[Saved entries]
= = = =

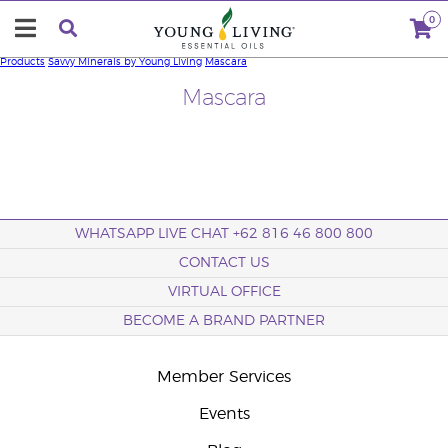
0
Products
Savvy Minerals by Young Living
Mascara
Mascara
WHATSAPP LIVE CHAT +62 816 46 800 800
CONTACT US
VIRTUAL OFFICE
BECOME A BRAND PARTNER
Member Services
Events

= = = =

To-do item
Rewrite the text of the entries above with every "Mascara" changed to "Eyeliner" and everything else kept the same. Leave the pictures out of your answer.

Response to the task
0
Products
Savvy Minerals by Young Living
Eyeliner
Eyeliner
WHATSAPP LIVE CHAT +62 816 46 800 800
CONTACT US
VIRTUAL OFFICE
BECOME A BRAND PARTNER
Member Services
Events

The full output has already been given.